_Task_:
Everything from the first line of the data below through the line that contains "CompTIA Network+" should be written out exactly, please, and nothing more; the pictures stay out.

_Material provided_:
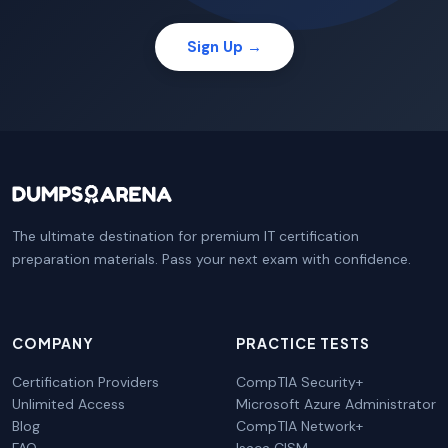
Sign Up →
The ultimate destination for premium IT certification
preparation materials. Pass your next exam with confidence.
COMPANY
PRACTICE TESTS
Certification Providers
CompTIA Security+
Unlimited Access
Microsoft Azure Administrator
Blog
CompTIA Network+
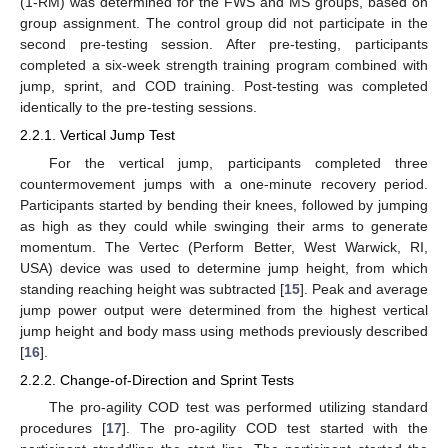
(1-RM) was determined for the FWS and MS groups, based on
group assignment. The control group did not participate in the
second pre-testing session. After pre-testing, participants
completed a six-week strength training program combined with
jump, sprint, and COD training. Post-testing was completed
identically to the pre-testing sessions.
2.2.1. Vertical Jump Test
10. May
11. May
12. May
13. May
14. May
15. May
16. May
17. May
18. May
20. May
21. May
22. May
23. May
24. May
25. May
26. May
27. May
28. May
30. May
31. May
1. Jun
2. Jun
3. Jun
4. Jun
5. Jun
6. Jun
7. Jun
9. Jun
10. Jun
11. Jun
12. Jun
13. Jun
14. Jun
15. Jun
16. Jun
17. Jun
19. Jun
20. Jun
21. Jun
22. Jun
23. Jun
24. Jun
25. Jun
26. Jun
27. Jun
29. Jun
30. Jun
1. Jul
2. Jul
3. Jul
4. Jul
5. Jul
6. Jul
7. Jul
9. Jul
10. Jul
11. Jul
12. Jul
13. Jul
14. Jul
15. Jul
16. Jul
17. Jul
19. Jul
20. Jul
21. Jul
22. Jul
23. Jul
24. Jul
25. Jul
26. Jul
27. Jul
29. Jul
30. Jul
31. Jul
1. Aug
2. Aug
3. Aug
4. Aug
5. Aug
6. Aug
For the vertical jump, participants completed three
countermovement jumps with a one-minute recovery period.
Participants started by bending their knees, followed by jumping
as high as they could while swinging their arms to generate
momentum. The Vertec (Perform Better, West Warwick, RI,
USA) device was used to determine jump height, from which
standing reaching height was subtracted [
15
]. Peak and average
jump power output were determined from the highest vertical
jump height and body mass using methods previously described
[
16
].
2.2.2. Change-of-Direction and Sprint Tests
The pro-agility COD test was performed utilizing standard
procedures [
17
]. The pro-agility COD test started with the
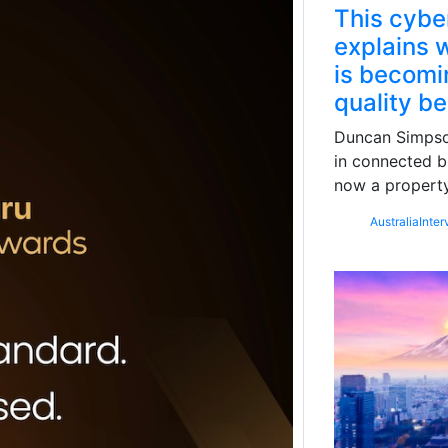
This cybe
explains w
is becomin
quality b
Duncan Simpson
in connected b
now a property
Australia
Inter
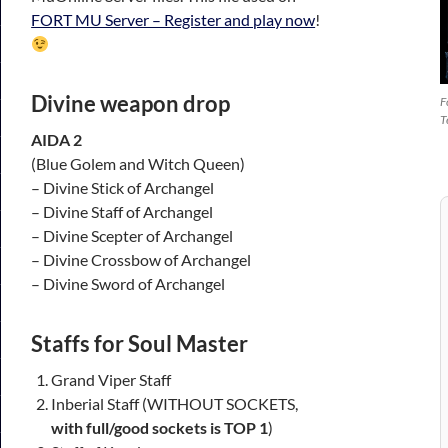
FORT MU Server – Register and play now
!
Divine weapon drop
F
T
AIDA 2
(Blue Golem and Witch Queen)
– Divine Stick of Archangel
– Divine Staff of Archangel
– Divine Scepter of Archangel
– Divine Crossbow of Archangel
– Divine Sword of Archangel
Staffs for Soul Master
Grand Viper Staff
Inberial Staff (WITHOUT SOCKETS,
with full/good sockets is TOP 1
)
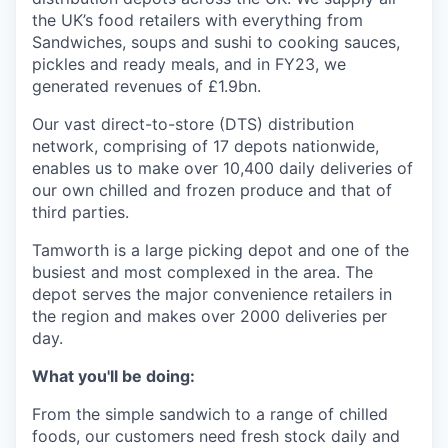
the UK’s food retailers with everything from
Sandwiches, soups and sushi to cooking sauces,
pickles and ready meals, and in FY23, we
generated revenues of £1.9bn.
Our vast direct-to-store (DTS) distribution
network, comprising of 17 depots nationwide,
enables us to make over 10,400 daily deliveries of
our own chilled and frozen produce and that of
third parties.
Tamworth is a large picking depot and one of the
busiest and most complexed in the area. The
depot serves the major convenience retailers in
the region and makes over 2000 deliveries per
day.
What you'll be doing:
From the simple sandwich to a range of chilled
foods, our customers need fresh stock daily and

_Response_:
Sign Up →
The ultimate destination for premium IT certification
preparation materials. Pass your next exam with confidence.
COMPANY
PRACTICE TESTS
Certification Providers
CompTIA Security+
Unlimited Access
Microsoft Azure Administrator
Blog
CompTIA Network+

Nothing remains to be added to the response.